Ale nie tylko Ewangelia każe papieżowi potępić rasizm. Dziś punkt ciężkości w Kościele Powszechnym przesuwa się statystycznie i demograficznie ku ludom Nowego Świata, Afryki i Azji, a to stamtąd płynie strumień imigracji do bogatej i coraz bardziej ,,bezbożnej” Europy. Te ludy są przyszłością katolicyzmu, a zarazem to one doświadczyły w przeszłości i wciąż doświadczają, tyle że już nie przed wszystkim z ręki białych, różnego rodzaju opresji. Kiedy papież potępia rasizm we współczesnym świecie, staje po stronie, oczywiście tylko w tej kwestii, obozu liberalnego, który broni wizji otwartej Europy, a przy okazji służy Benedykt interesom Kościoła, którego bazą są dziś właśnie przede wszystkim ubodzy z tak zwanego Trzeciego Świata oraz Latynosi w USA i poza nimi.

Taka polityka na dłuższą metę będzie zmieniała oblicze globalnego katolicyzmu. Będzie stawał się on coraz bardziej ,,lewicowy” społecznie a coraz bardziej konserwatywny obyczajowo i ideologicznie.

A swoją drogą, jakiż kontrast między Ratzingerem i hierarchami w Polsce. Katolicy w Polsce w ostatnich dniach usłyszeli od swych pasterzy przestrogę nie przed nietolerancją czy rasizmem i zamykaniem się w sobie, w kokonie własnej kultury, lecz przed poluzowaniem prawa antyaborcyjnego. Które przecież wcale się nie szykuje. A w gazetach przeczytali, że jest już projekt 3-metrowego pomnika Jana Pawła II, który stanie przed katedrą na Wawelu. Mój Boże, czy nie można uczcić Wojtyły mniej banalnie i ostentacyjnie?
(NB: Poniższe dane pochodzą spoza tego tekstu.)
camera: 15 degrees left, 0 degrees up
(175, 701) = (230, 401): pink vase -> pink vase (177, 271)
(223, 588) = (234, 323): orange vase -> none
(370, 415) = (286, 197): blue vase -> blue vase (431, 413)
Żyjemy w okresie, kiedy byłoby miłym zaskoczeniem, gdyby znalazło się w Polsce pismo katolickie gotowe skrytykować rząd tak jak Famiglia Cristiana, czyli nie z prawej lecz z lewej flanki. I gdyby jakiś polski hierarcha zechciał odezwać się w jakiejś ważnej polskiej sprawie, ale nie stronniczo, nie kościelnie, nie frakcyjnie, tylko tak jak Ratzinger w Castel Gandolfo o rasizmie – chrześcijańsko i uniwersalnie.